Allergic rhinitis and asthma are both common conditions. While exact numbers are hard to pin down, it is estimated that 25 million adults and children in the United States have allergic rhinitis and another 25 million have asthma.
While they are different conditions, there is overlap. Many people who are diagnosed with asthma also have allergic rhinitis, and the most common type of asthma is allergic asthma, where allergens act as triggers for asthma symptoms.
What are allergies?
An allergy is an immune system reaction to a harmless substance. Normally, the immune system reacts to get rid of germs and heal injuries. You sneeze to rid your nasal passages of germs. Your eyes water to keep harmful particles out. A sprained ankle swells as the area is flooded with fluid and white blood cells. All of these things are appropriate immune responses.
With an allergy, your immune system reacts to things that normally do not trigger any kind of immune response. People are allergic to all sorts of things, including foods, bites and stings from insects, materials and medications. Anything that causes an allergic response is called an allergen.
Allergic rhinitis is inflammation of the nasal membranes that results from allergic reactions. Its symptoms are what we typically call “allergies,” and include nasal congestion, sneezing and irritated eyes, as well as a sore or scratchy throat, coughing, hives and headaches. Common allergens for allergic rhinitis include pollen, mold spores, pet dander and dust mites. You may also hear allergic rhinitis referred to as seasonal allergies, hay fever or indoor and outdoor allergies.
What is asthma?
Asthma is a chronic condition in which the lungs and the airways—the tubes that carry air to and from the lungs—become inflamed. This inflammation causes the airways to spasm, and also causes an excess amount of mucus that blocks the airways. This makes it difficult to breathe normally.
Wheezing, coughing, tightness in the chest and feeling out of breath or shortness of breath are all symptoms of asthma.
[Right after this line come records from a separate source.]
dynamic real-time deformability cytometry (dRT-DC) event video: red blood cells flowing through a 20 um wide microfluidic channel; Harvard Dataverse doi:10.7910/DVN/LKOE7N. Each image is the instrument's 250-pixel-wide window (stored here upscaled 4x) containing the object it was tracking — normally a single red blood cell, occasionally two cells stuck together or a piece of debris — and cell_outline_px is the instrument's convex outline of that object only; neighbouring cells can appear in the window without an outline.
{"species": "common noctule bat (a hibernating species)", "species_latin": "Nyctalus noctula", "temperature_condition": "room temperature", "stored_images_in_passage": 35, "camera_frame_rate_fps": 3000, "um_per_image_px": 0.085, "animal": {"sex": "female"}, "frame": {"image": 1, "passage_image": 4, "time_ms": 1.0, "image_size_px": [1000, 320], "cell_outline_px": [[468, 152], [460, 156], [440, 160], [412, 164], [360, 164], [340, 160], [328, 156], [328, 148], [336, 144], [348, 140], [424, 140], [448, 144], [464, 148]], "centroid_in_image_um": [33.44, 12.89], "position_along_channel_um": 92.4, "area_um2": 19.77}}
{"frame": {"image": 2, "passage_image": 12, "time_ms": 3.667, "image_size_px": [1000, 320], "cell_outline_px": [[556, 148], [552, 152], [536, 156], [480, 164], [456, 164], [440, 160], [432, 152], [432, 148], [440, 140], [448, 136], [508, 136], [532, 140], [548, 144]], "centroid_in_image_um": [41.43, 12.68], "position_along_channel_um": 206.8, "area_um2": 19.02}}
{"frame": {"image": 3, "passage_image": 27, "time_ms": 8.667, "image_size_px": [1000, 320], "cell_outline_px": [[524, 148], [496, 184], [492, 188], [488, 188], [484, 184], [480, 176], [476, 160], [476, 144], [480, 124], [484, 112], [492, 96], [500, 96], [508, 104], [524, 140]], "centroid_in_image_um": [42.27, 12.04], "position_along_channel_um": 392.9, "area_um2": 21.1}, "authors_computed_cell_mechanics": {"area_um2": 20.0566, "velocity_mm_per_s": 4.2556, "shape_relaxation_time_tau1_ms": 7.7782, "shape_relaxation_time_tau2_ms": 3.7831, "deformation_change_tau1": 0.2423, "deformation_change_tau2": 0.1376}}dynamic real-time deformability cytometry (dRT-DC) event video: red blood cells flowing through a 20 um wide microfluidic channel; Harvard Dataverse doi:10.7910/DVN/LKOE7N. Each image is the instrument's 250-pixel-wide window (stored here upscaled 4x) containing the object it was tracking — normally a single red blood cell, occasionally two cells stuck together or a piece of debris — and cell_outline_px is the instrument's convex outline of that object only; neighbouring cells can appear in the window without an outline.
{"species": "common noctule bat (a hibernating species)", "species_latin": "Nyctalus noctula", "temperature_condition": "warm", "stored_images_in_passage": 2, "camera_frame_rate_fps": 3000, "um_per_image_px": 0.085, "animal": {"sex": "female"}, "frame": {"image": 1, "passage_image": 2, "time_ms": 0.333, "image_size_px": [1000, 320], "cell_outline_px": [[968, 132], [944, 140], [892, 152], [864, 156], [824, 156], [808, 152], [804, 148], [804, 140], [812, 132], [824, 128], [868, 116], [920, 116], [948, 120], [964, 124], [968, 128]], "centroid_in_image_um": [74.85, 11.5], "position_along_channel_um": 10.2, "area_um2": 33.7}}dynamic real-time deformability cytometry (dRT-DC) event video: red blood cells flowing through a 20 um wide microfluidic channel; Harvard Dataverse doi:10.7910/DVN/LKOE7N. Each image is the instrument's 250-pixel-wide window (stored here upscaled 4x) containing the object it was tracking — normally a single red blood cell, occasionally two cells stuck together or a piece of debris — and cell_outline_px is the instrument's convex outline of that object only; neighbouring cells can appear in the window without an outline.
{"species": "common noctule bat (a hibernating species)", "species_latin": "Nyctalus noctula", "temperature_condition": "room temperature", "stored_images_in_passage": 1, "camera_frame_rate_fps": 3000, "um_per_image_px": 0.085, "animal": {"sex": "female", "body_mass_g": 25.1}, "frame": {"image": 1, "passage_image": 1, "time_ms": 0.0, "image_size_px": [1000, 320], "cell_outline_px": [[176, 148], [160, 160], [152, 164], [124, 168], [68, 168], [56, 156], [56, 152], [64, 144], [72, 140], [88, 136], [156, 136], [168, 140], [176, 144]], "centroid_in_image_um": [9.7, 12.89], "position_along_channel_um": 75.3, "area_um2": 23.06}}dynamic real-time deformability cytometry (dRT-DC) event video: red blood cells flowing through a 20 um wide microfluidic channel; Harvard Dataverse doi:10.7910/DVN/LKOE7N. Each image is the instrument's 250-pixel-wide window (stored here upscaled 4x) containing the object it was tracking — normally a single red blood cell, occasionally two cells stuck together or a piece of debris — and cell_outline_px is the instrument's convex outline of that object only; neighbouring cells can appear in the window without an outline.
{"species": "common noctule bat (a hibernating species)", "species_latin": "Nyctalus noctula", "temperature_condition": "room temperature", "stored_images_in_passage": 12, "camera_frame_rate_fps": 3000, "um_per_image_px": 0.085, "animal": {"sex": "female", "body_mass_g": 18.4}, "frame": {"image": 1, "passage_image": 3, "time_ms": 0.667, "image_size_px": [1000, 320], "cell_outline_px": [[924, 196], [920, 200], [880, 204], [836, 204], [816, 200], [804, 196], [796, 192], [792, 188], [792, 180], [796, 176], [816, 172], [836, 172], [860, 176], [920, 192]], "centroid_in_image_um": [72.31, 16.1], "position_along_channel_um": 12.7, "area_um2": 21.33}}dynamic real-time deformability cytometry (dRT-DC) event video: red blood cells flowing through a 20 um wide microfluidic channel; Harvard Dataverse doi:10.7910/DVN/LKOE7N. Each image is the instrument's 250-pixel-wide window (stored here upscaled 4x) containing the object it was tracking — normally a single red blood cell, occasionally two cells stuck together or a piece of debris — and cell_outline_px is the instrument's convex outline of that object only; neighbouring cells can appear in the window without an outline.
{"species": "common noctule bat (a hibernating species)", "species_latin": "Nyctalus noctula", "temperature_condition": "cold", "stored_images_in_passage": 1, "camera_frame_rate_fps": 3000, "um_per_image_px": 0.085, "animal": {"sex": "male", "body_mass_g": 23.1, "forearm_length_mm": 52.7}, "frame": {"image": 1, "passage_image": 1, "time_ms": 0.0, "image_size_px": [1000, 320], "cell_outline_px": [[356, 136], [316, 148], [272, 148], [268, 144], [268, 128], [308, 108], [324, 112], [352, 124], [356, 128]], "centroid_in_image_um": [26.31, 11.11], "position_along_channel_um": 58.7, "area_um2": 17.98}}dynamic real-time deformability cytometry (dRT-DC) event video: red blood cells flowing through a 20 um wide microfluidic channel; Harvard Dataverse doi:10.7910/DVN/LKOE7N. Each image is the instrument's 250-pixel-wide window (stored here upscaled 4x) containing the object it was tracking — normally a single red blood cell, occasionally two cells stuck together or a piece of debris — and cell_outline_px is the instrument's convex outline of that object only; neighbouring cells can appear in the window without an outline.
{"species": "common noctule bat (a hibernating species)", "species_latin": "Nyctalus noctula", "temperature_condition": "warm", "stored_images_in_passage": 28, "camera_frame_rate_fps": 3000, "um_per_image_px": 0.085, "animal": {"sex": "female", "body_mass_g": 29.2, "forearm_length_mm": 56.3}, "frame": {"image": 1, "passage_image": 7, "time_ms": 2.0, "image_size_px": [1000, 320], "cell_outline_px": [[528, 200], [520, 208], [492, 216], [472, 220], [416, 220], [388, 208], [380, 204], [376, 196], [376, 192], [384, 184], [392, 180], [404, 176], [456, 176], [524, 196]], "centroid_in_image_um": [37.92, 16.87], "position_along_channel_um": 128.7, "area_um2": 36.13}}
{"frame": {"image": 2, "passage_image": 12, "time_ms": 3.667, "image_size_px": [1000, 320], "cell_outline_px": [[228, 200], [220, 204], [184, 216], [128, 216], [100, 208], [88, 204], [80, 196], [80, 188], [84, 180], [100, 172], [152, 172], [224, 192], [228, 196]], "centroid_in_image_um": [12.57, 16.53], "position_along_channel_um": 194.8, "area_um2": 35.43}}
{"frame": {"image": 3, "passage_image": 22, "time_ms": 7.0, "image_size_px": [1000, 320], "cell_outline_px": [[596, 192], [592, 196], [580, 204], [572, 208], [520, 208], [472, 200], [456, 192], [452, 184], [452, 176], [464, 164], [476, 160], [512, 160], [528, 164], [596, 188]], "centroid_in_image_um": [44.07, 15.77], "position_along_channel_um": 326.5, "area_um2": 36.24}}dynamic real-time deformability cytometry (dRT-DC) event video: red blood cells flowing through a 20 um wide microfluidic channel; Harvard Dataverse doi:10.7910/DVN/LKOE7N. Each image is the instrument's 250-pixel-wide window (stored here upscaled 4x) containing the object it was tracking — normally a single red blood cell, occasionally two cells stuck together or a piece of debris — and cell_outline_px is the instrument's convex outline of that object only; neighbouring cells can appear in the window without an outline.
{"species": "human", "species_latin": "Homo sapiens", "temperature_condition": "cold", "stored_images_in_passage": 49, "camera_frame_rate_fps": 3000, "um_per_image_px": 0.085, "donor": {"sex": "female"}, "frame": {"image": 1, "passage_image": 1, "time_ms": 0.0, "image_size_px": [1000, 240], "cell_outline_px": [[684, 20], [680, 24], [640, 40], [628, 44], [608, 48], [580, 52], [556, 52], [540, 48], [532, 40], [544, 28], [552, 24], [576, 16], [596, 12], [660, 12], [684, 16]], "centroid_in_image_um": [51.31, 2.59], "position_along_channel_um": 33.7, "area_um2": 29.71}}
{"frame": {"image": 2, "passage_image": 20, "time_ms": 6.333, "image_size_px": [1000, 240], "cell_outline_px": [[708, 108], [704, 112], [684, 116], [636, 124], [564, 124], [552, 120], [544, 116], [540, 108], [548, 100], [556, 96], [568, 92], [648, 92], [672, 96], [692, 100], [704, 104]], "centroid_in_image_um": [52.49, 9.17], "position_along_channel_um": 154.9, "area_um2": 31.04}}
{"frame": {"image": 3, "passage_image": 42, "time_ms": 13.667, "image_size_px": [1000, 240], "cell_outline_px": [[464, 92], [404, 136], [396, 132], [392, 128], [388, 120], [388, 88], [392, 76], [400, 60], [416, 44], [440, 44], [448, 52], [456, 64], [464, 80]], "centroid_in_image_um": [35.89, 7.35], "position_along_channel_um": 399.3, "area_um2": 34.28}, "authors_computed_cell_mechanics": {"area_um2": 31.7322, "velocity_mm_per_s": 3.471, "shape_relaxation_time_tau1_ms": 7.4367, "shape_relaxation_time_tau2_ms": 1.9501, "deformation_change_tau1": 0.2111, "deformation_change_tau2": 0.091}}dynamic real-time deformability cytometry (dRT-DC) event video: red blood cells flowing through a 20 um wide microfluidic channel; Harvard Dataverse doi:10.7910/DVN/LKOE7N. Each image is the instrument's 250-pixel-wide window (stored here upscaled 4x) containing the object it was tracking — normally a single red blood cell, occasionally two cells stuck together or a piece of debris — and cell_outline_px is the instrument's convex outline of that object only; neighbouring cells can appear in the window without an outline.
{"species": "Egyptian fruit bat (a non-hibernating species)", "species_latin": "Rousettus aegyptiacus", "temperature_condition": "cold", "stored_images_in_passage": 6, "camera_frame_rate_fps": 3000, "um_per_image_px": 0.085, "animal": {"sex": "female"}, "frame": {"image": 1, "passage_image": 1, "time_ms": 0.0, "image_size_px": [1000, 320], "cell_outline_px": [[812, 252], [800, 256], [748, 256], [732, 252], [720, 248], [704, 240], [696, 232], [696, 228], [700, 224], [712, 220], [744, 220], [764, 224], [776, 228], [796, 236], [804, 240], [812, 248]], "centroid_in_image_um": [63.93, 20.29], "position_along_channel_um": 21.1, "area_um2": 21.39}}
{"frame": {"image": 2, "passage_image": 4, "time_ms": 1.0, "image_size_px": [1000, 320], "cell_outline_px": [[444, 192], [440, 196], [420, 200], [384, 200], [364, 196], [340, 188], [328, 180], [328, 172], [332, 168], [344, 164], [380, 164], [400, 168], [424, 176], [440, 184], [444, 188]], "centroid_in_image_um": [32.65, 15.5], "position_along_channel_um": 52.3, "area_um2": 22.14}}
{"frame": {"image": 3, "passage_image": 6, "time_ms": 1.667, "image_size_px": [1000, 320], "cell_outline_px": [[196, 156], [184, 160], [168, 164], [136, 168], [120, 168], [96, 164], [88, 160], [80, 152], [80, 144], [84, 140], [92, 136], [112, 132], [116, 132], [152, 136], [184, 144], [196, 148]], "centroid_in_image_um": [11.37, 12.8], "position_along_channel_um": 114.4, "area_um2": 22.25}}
These symptoms can range from mild to severe. An asthma attack (also called an exacerbation or a flare-up) occurs when asthma symptoms become severe.
Asthma can be triggered by a variety of things—physical exercise, cold air, tobacco smoke and stress can all trigger asthma symptoms. Many people have more than one asthma trigger.
How are asthma and allergies connected?
The most common type of asthma is allergic asthma; approximately 60 percent of people who are diagnosed with asthma have allergic asthma. With allergic asthma, allergens trigger asthma symptoms. This includes skin and food allergens as well as allergens like pollen, pet dander, mold and dust mites.
Though they are different conditions, both allergic rhinitis and asthma are inflammatory disorders, and both involve similar immune responses in the body. It is common for people diagnosed with asthma to also have allergic rhinitis, and allergic rhinitis is a risk factor for developing asthma.
If you have symptoms of allergies, asthma or allergic asthma, or have been diagnosed with any of these conditions, it’s important to work with your healthcare provider to get an accurate diagnosis and come up with a treatment plan to address your symptoms.
It is also important to understand that conditions like these can change over time and increase your risk for things like sinus infections, bronchitis and pneumonia. See your healthcare provider anytime you start to experience new symptoms, your symptoms worsen or your symptoms are not responding to treatment.